OUTROS LIVROS POR ARRUMAR

FICÇÃO

“Vermelho Delicado”, de Teresa Veiga (Tinta-da-China)

“Do fundo da escuridão até à verde luz brilhante do sol. Do nada até todas as coisas. De cada coisa até ao esquecimento”, lemos num dos contos deste volume que confirma o lugar insubstituível desta escritora no contexto das letras portuguesas.

“A Cegueira do Rio”, de Mia Couto (Caminho)

Novo romance do autor moçambicano, que nos revela desde logo que “factos e personagens deste livro foram inspirados em eventos reais ocorridos numa e noutra margem do rio Rovuma, que separa Moçambique da Tanzânia”.

“Canção para Ninar Menino Grande”, de Conceição Evaristo (Orfeu Negro)

Primeiro romance publicado em Portugal de uma das mais importantes vozes literárias negras do Brasil, hoje com 77 anos. “Creio mesmo que não devemos desprezar as minúcias de um relato, se quisermos nos aproximar o mais possível da história em sua quase totalidade.

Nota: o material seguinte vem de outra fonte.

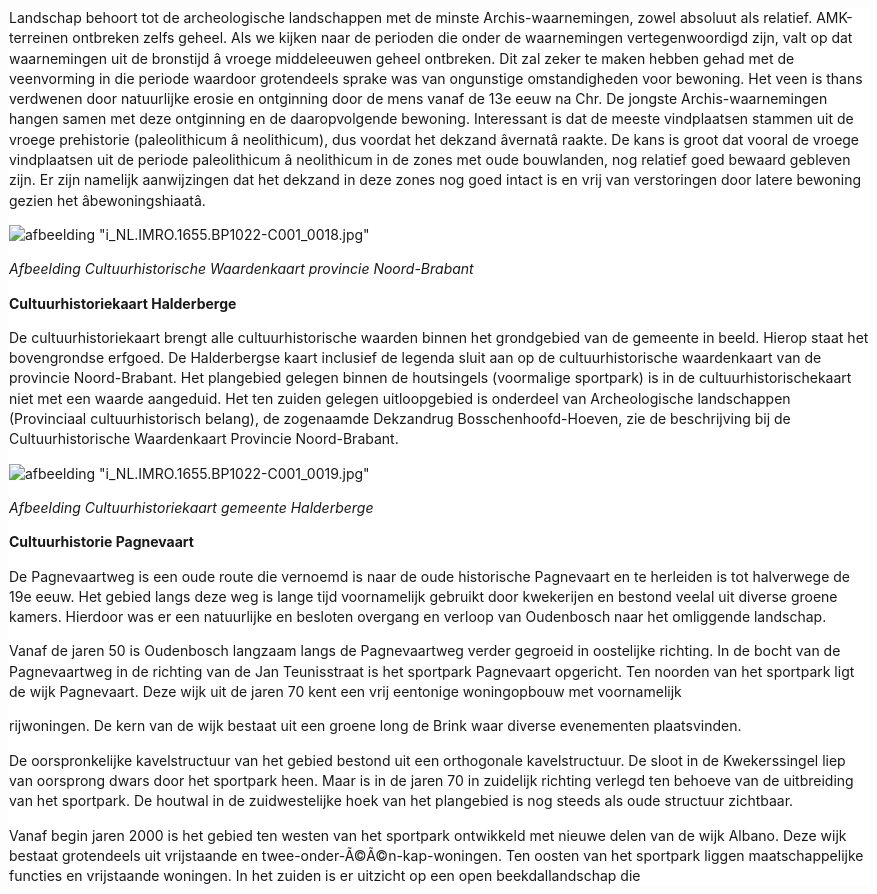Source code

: Landschap behoort tot de archeologische landschappen met de minste Archis\-waarnemingen, zowel absoluut als relatief. AMK\-terreinen ontbreken zelfs geheel. Als we kijken naar de perioden die onder de waarnemingen vertegenwoordigd zijn, valt op dat waarnemingen uit de bronstijd â vroege middeleeuwen geheel ontbreken. Dit zal zeker te maken hebben gehad met de veenvorming in die periode waardoor grotendeels sprake was van ongunstige omstandigheden voor bewoning. Het veen is thans verdwenen door natuurlijke erosie en ontginning door de mens vanaf de 13e eeuw na Chr. De jongste Archis\-waarnemingen hangen samen met deze ontginning en de daaropvolgende bewoning. Interessant is dat de meeste vindplaatsen stammen uit de vroege prehistorie (paleolithicum â neolithicum), dus voordat het dekzand âvernatâ raakte. De kans is groot dat vooral de vroege vindplaatsen uit de periode paleolithicum â neolithicum in de zones met oude bouwlanden, nog relatief goed bewaard gebleven zijn. Er zijn namelijk aanwijzingen dat het dekzand in deze zones nog goed intact is en vrij van verstoringen door latere bewoning gezien het âbewoningshiaatâ.

![afbeelding "i_NL.IMRO.1655.BP1022-C001_0018.jpg"](i_NL.IMRO.1655.BP1022-C001_0018.jpg)

*Afbeelding Cultuurhistorische Waardenkaart provincie Noord\-Brabant*

**Cultuurhistoriekaart Halderberge**

De cultuurhistoriekaart brengt alle cultuurhistorische waarden binnen het grondgebied van de gemeente in beeld. Hierop staat het bovengrondse erfgoed. De Halderbergse kaart inclusief de legenda sluit aan op de cultuurhistorische waardenkaart van de provincie Noord\-Brabant. Het plangebied gelegen binnen de houtsingels (voormalige sportpark) is in de cultuurhistorischekaart niet met een waarde aangeduid. Het ten zuiden gelegen uitloopgebied is onderdeel van Archeologische landschappen (Provinciaal cultuurhistorisch belang), de zogenaamde Dekzandrug Bosschenhoofd\-Hoeven, zie de beschrijving bij de Cultuurhistorische Waardenkaart Provincie Noord\-Brabant.

![afbeelding "i_NL.IMRO.1655.BP1022-C001_0019.jpg"](i_NL.IMRO.1655.BP1022-C001_0019.jpg)

*Afbeelding Cultuurhistoriekaart gemeente Halderberge*

**Cultuurhistorie Pagnevaart**

De Pagnevaartweg is een oude route die vernoemd is naar de oude historische Pagnevaart en te herleiden is tot halverwege de 19e eeuw. Het gebied langs deze weg is lange tijd voornamelijk gebruikt door kwekerijen en bestond veelal uit diverse groene kamers. Hierdoor was er een natuurlijke en besloten overgang en verloop van Oudenbosch naar het omliggende landschap.

Vanaf de jaren 50 is Oudenbosch langzaam langs de Pagnevaartweg verder gegroeid in oostelijke richting. In de bocht van de Pagnevaartweg in de richting van de Jan Teunisstraat is het sportpark Pagnevaart opgericht. Ten noorden van het sportpark ligt de wijk Pagnevaart. Deze wijk uit de jaren 70 kent een vrij eentonige woningopbouw met voornamelijk

rijwoningen. De kern van de wijk bestaat uit een groene long de Brink waar diverse evenementen plaatsvinden.

De oorspronkelijke kavelstructuur van het gebied bestond uit een orthogonale kavelstructuur. De sloot in de Kwekerssingel liep van oorsprong dwars door het sportpark heen. Maar is in de jaren 70 in zuidelijk richting verlegd ten behoeve van de uitbreiding van het sportpark. De houtwal in de zuidwestelijke hoek van het plangebied is nog steeds als oude structuur zichtbaar.

Vanaf begin jaren 2000 is het gebied ten westen van het sportpark ontwikkeld met nieuwe delen van de wijk Albano. Deze wijk bestaat grotendeels uit vrijstaande en twee\-onder\-Ã©Ã©n\-kap\-woningen. Ten oosten van het sportpark liggen maatschappelijke functies en vrijstaande woningen. In het zuiden is er uitzicht op een open beekdallandschap die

Principalmente se for um caso de amor”, assim começa.

NÃO-FICÇÃO

“História Global da Literatura Portuguesa”, dirigida por Annabela Rita, Isabel Ponce de Leão, José Eduardo Franco e Miguel Real (Temas e Debates)

Um livro com mais de 100 artigos por vários autores que nasceu para ser uma referência, um farol que pretende que “a literatura portuguesa [seja] inserida no novo paradigma de uma cartografia globalizante”.

“Sob o Signo de Saturno”, de Margot e Rudolf Wittkower (Edições 70)

Um volume extenso sobre o carácter e o comportamento dos artistas da antiguidade à Revolução Francesa, enriquecido com profusas ilustrações, escrito por um casal de Berlim, ele historiador da arte, ela designer de interiores e estudiosa da arquitetura.

“La Fabbrica – Uma história de gelados”, de Lisa Schroder (La Fabbrica)

Livrinho que nos conta a história de uma fábrica de gelados que três italianos fundaram na Lisboa nos anos 1930 e que existe até hoje. Que trouxeram para cá as máquinas e os utensílios, já empenhados em se estabelecerem na cidade e dar-lhe alguma coisa do seu saber, vindos de uma aldeia dos Alpes chamada Borca di Cadore.